Seal your gammon joint and slow cook in the stock pots, do the same with the chicken fillet. If your slow cooker is big enough cook them all together. 4 hours is fine but longer won't hurt. If you have left over chicken and gammon in the freezer its an alternative quick recipe! Leave to cool.

Break up the gammon and the chicken into medium chunks and transfer for the moment into the casserole or foil tray that you'll be using to cook the pie. Reserve the stock.

Peel and slice your leeks, then soften in the rapeseed oil, set aside.

Tip the soup into a large mixing bowl. Next add a ladle of stock into the soup to loosen it, then fold in the gammon, chicken and leeks. Transfer the mixture back into your casserole.

Place your sliced potato on top, season with a little salt and black pepper.

Pre-heat your oven and bake at 200/180fan/Gas 6 for 30-40 minutes – check after 30 - until the top is golden and crispy.

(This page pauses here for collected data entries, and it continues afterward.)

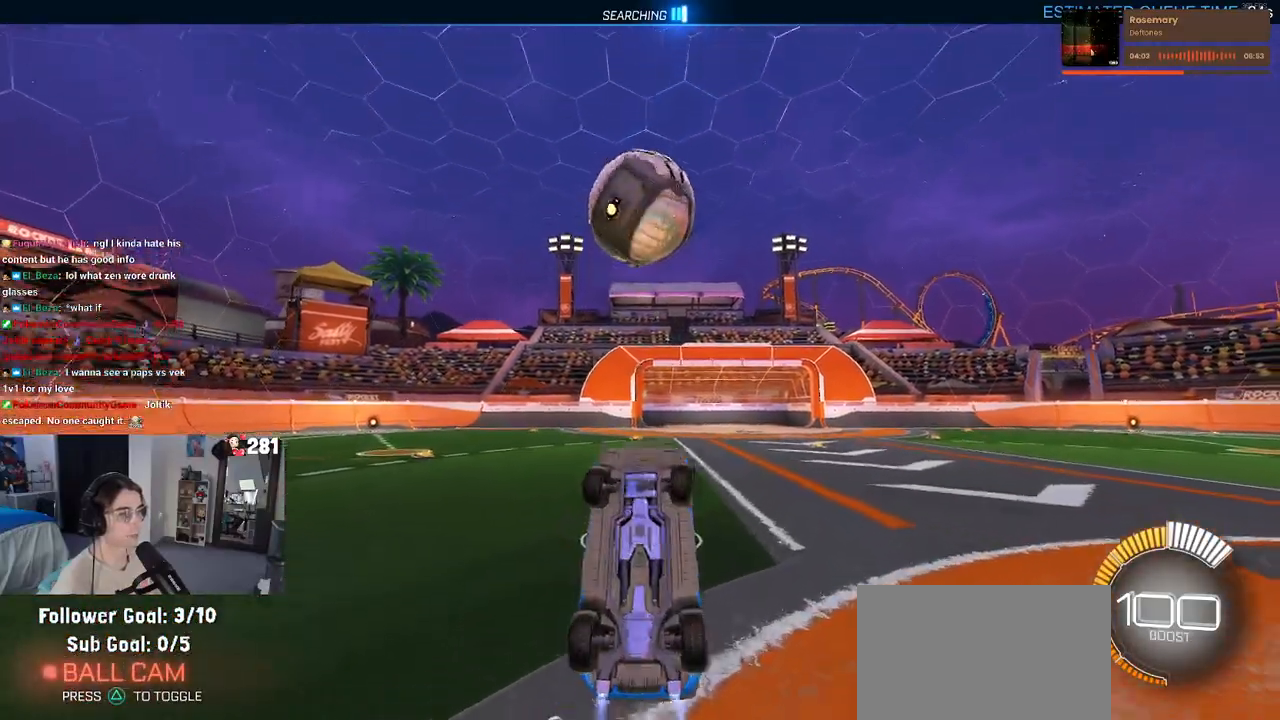
{"buttons": [], "left_stick": "down-left", "right_stick": "center", "events": [[33, "left_stick", "center"], [83, "left_stick", "down-left"], [333, "left_stick", "up-left"], [483, "left_stick", "down-left"]]}
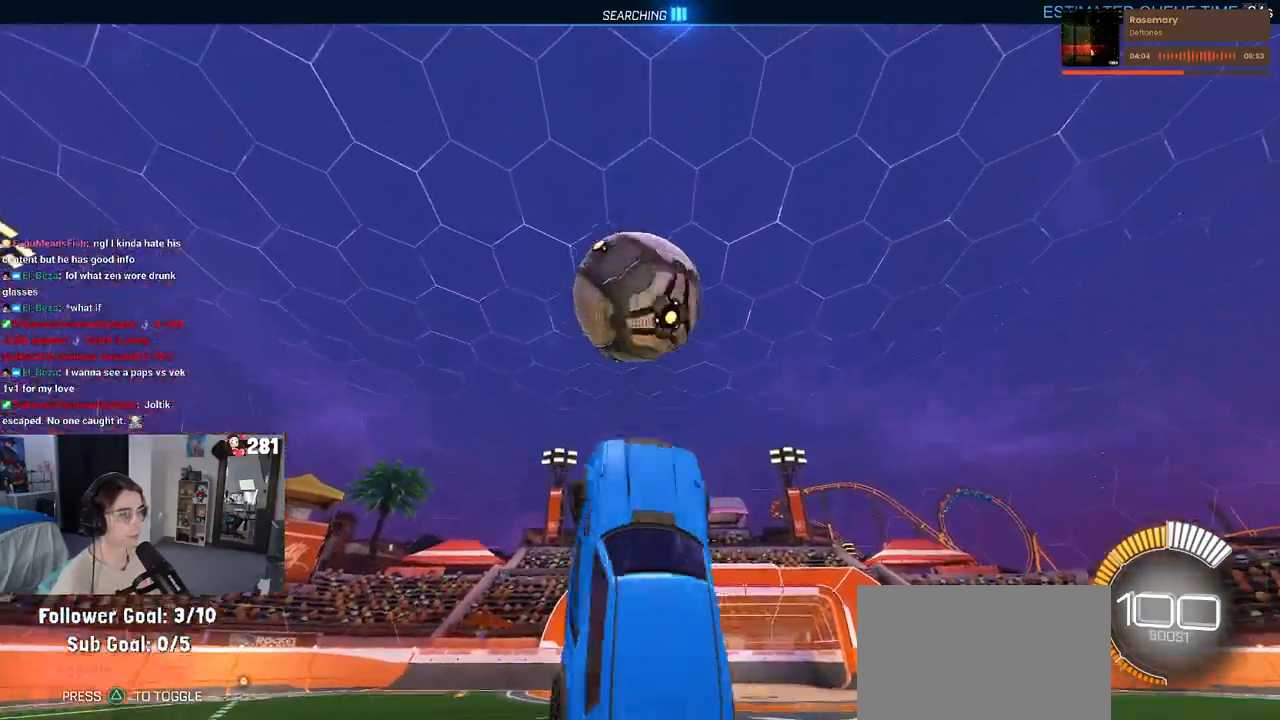
{"buttons": [], "left_stick": "left", "right_stick": "center", "events": [[83, "left_stick", "down-right"], [183, "left_stick", "up-right"], [233, "left_stick", "up"], [450, "left_stick", "left"]]}
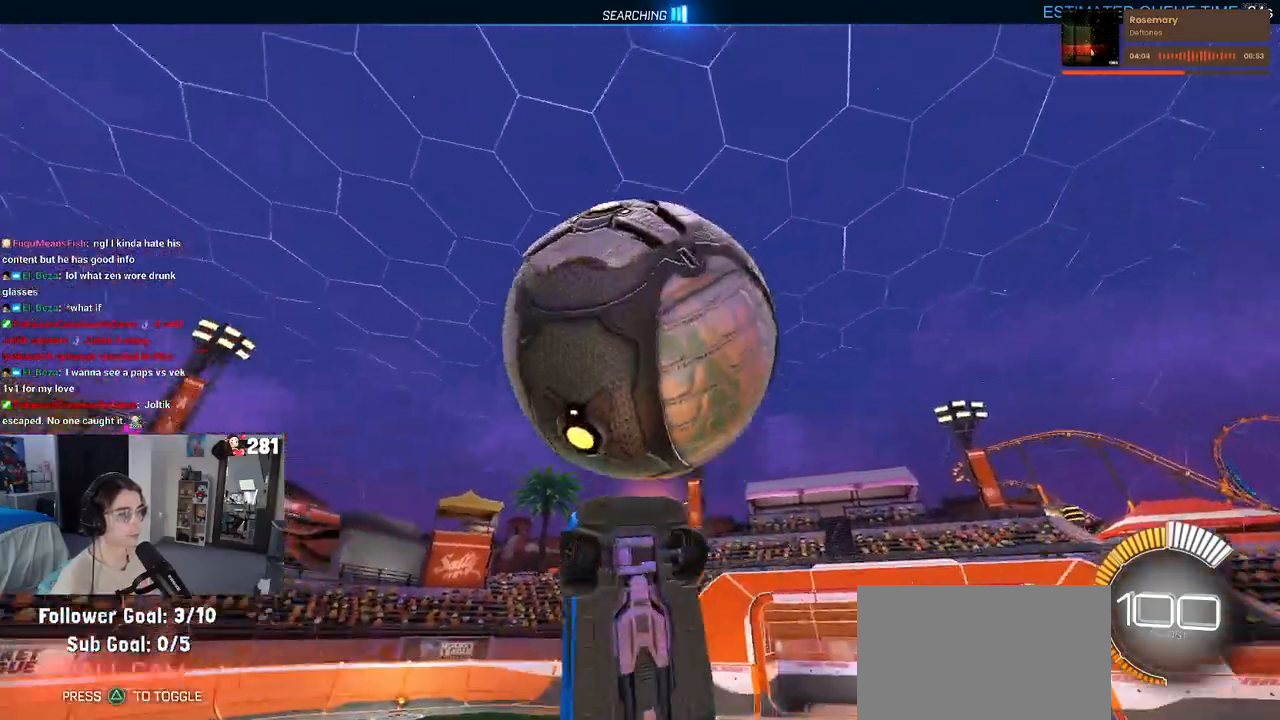
{"buttons": [], "left_stick": "down-left", "right_stick": "center", "events": [[317, "left_stick", "down-right"], [467, "left_stick", "down-left"]]}
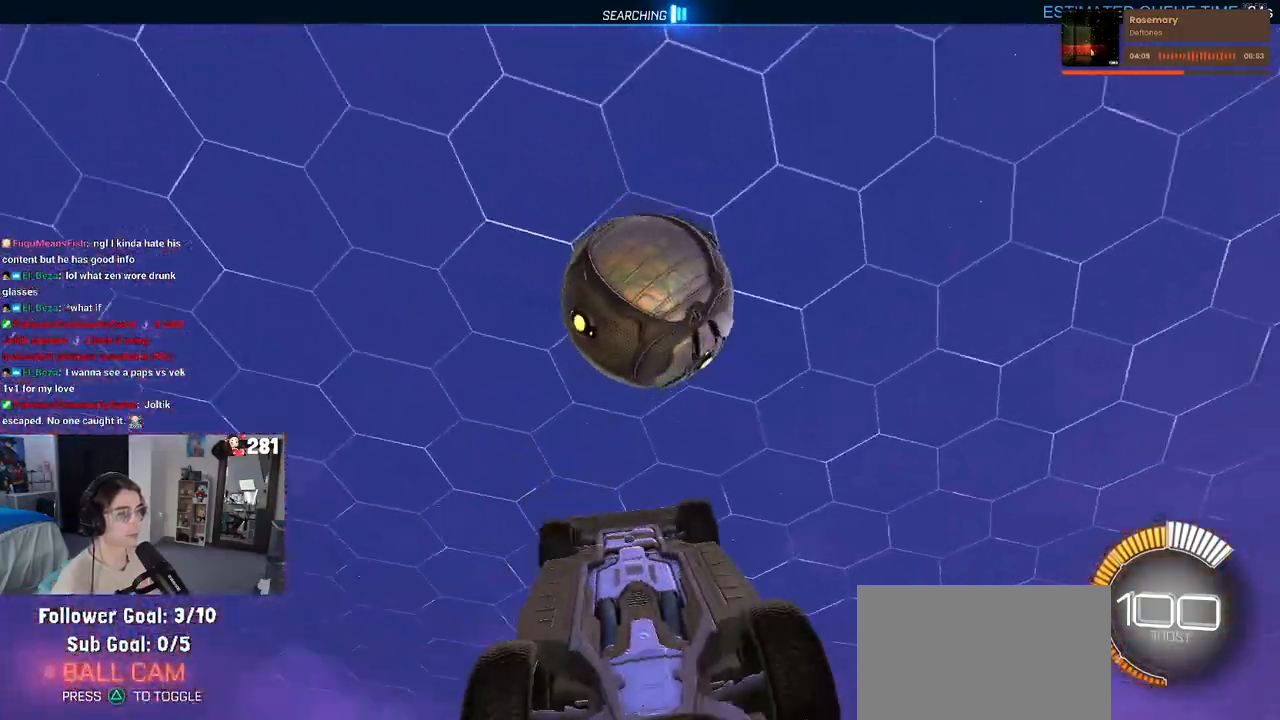
{"buttons": [], "left_stick": "left", "right_stick": "center", "events": [[333, "left_stick", "left"]]}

Option 2 – not as healthy!

Replace the soup with a Velouté sauce. A Velouté sauce is one of the “Mother Sauces” - a light white sauce made with chicken or fish stock and a roux – used as a base for other sauces i.e. a Sauce Supreme.

Use half a pint (300ml) of your stock. Strain the stock, cover and refrigerate until cold, ready to make your sauce.

You'll need:
15g unsalted butter
15g plain flour
½ tsp Dijon mustard
200ml double cream
salt and black pepper

Melt the butter, take the pan off the heat, add the flour and whisk. Return to the heat and cook out the flour for 2/3 mins, stirring continuously – do not walk away.

Then tip your cold stock straight into the roux and whisk until smooth, then cook on a low heat for 30 minutes. Season with salt and black pepper.

Add the mustard and cream and simmer for 5 minutes.

Fold your gammon, chicken and leeks into the sauce.

Top your sliced potatoes with seasoning and 2/3 knobs of butter, finish with a mixture of grated Red Leicester and mature Cheddar cheese. Bake as before.

Option 3 – somewhere in between

Omit the potato, butter and cheese topping and replace with a puff pastry lid. This option can also apply to Options 1 or 2. Bake as before. You could “hit the middle” and make Option 1 enriching the tinned soup by adding double cream. The world is your lobster.

So, for those sceptics among us who think that a slow-cooker is only capable of producing stews and casseroles I hope you might be persuaded otherwise.